The presence of K2 for proper routing, magnesium for conversion support, and other synergistic compounds can change the risk profile.
What I’ve completely moved away from is D as the lead recommendation. The “just take D” reflex, the routine 5000–10,000 IUs without context, the assumption that a low number on a lab always means more D is the answer. I now know that this thinking is sloppy.
But again, if you’re using a well-formulated blend and it’s working for you, that’s not what I’m pushing back on. I’m pushing back on D in isolation, dosed aggressively, without asking why it’s low in the first place.
Finally, food sources?
It’s simply not worth trying to get sufficient D levels with food.
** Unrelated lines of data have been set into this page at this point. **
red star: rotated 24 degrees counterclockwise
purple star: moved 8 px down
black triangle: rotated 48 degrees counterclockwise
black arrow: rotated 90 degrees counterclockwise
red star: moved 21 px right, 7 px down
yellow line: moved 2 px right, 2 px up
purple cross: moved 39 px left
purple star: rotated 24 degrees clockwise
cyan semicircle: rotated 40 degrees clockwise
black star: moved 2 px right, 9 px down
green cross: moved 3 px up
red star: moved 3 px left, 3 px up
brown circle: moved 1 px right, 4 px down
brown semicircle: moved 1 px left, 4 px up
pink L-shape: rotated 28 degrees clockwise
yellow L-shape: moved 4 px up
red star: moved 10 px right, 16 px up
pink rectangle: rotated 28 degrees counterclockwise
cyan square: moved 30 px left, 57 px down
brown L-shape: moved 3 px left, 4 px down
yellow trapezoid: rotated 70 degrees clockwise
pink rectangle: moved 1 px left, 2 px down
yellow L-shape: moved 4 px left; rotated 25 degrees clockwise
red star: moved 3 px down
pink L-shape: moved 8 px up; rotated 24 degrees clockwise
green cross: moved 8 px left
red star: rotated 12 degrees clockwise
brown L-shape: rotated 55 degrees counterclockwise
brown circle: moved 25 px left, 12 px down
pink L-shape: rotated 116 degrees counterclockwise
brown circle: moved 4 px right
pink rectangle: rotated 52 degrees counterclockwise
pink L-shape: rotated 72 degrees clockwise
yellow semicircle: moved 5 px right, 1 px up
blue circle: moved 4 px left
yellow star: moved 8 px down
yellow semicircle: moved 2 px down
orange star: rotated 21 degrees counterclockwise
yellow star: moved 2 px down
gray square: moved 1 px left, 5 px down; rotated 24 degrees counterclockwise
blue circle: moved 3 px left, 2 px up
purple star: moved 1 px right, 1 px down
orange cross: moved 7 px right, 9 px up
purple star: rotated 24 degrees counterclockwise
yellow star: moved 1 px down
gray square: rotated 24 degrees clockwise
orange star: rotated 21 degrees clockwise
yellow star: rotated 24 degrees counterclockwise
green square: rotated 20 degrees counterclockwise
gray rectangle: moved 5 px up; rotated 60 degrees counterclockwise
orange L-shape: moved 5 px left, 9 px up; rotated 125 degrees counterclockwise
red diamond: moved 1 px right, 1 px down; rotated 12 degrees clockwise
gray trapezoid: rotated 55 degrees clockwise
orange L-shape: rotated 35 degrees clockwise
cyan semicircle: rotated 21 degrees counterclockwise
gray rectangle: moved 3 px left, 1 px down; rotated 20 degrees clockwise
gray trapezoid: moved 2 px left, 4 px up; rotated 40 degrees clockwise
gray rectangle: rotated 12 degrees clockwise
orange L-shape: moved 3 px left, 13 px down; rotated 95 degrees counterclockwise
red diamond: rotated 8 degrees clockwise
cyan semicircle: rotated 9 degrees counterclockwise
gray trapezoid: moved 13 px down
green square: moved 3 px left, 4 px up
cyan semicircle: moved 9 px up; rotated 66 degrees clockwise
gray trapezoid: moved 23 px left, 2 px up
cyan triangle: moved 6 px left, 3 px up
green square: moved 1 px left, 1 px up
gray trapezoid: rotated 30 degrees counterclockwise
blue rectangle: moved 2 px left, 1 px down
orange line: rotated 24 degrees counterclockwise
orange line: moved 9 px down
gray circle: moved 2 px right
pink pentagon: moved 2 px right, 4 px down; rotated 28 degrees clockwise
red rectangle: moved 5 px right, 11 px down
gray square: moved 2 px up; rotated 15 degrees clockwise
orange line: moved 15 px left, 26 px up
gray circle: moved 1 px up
That said, cod liver oil wins with 1360 IUs per tablespoon. And in a distant second, at 566 IUs, is 3 oz. of swordfish. From there, the numbers decrease significantly—forget egg yolks and shiitakes as a source of D. None of these foods will ever replace the benefits of safe sun exposure.
Low D is a signal and the goal is to consider it correctly. It requires looking at VDR genetics, inflammatory markers, sun exposure history, and the broader hormonal environment. Because these questions lead somewhere real.